Saat itu Herman memakai visa pelacong karena jika menggunakan jasa agen, biayanya mahal. "Bisa Rp 4-5 juta. Apalagi, di sana ada pamannya, Abdul Kadir Jaelani, yang bersedia menampungnya." Di sana, sambung Mardiah, suaminya bekerja sebagai buruh bangunan.
Jumat (23/3), Herman yang memang hobi mancing, masih berkirim kabar ke Mardiah. "Dia bilang mau mancing di tempat pemancingan bersama Kadir dan Mad Noor. Itu saja. Setelah itu tak ada kabar."
Tiga hari menunggu tanpa kepastian, Mardiah beserta orangtua Herman dikabari oleh Wildan, sepupu Kadir yang juga bekerja di Malaysia. "Kak Wil bilang, dia baca di koran ada dua motor ditemukan di tempat mancing. Saat lapor kehilangan anggota keluarga, kepolisian menyarankan untuk lihat ke RS," lanjut Mardiah.
Berangkatlah Wildan bersama Hirman, kakak kandung Kadir, dan majikan mereka ke RS Port Dickson. Alangkah terkejutnya mereka mendapati ketiga korban telah tewas dengan banyak "hiasan" jahitan di tubuhnya.
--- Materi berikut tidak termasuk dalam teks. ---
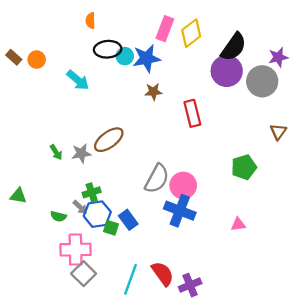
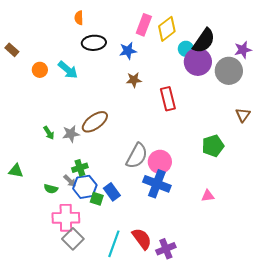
cyan circle: (125, 56) -> (186, 49), moved
blue star: (147, 58) -> (128, 51), size x0.7
orange circle: (37, 60) -> (40, 70), moved

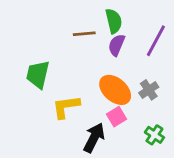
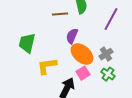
purple semicircle: (117, 45) -> (72, 36), moved
green cross: (154, 135) -> (108, 74), moved

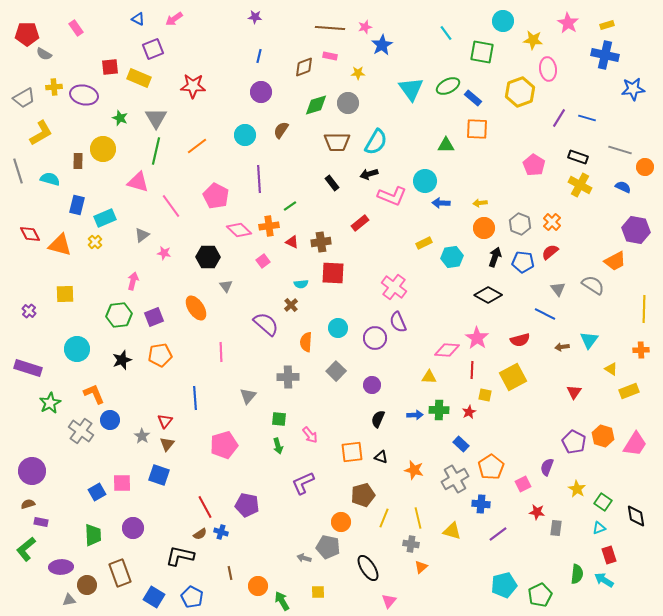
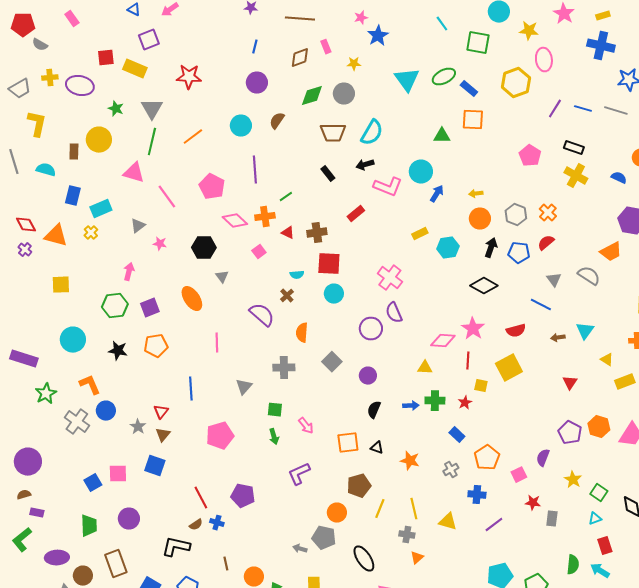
brown line: (330, 28) -> (300, 19), moved
pink rectangle: (330, 56) -> (326, 47), turned 56
yellow L-shape: (41, 133) -> (37, 124), turned -48
gray line: (620, 150) -> (616, 111), moved
blue arrow: (441, 203) -> (437, 194), turned 120
purple cross: (29, 311) -> (25, 250), moved
cyan circle: (338, 328) -> (334, 294), moved
black star: (122, 360) -> (118, 351), turned 30
gray cross: (455, 479) -> (451, 470), size x0.6

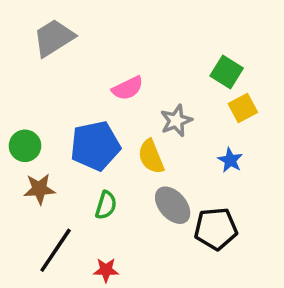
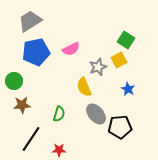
yellow square: (243, 108) -> (119, 60), moved
blue pentagon: (95, 146) -> (36, 52), moved

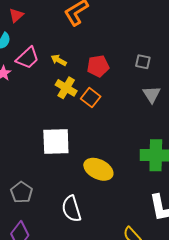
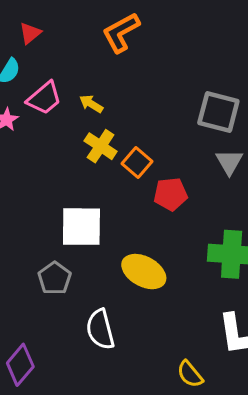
gray square: (143, 62) -> (218, 112), size x1.8
red pentagon: (98, 66) -> (171, 194), moved
gray pentagon: (22, 192) -> (55, 278), moved

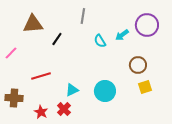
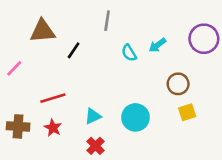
purple circle: (147, 25) -> (204, 39), moved
red cross: (64, 109) -> (95, 146), moved
red star: (41, 112) -> (53, 128), moved

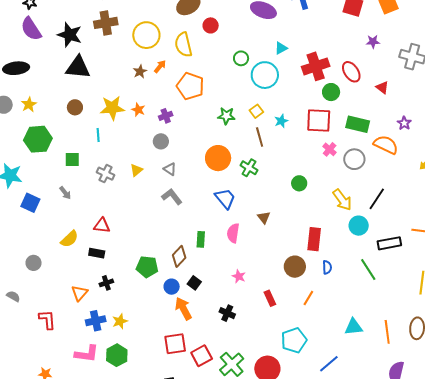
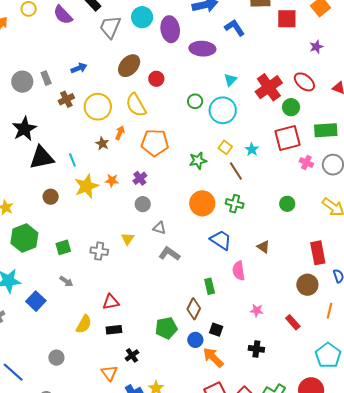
brown cross: (106, 23) -> (66, 99), moved, size x0.7
black star: (70, 35) -> (24, 129), turned -30
cyan line: (98, 135) -> (72, 160), moved
blue square: (30, 203) -> (36, 301), turned 36

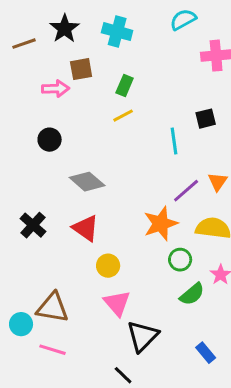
Temuan ini lantas segera dikabarkan ke Mardiah sekeluarga. "Saya, ibu, dan bapak mertua pingsan. Suami saya juga dibilang ditembak karena merampok. Tak mungkin dia begitu," ujar Mardiah sambil menggendong bayinya.
Untuk memulangkan jasad Herman, keluarga membayar Rp 13 juta, sementara biaya untuk Abdul Kadir Jaelani dan Mad Noor didapat dari urunan keluarga serta teman-teman TKI di Malaysia. Meski telah melapor pada Selasa (3/4) ke KBRI di Kuala Lumpur, kondisi yang tidak memungkinkan membuat KBRI tidak memeriksa penyebab kematian dan tidak bertanggungjawab terhadap kondisi jenazah yang dikirim.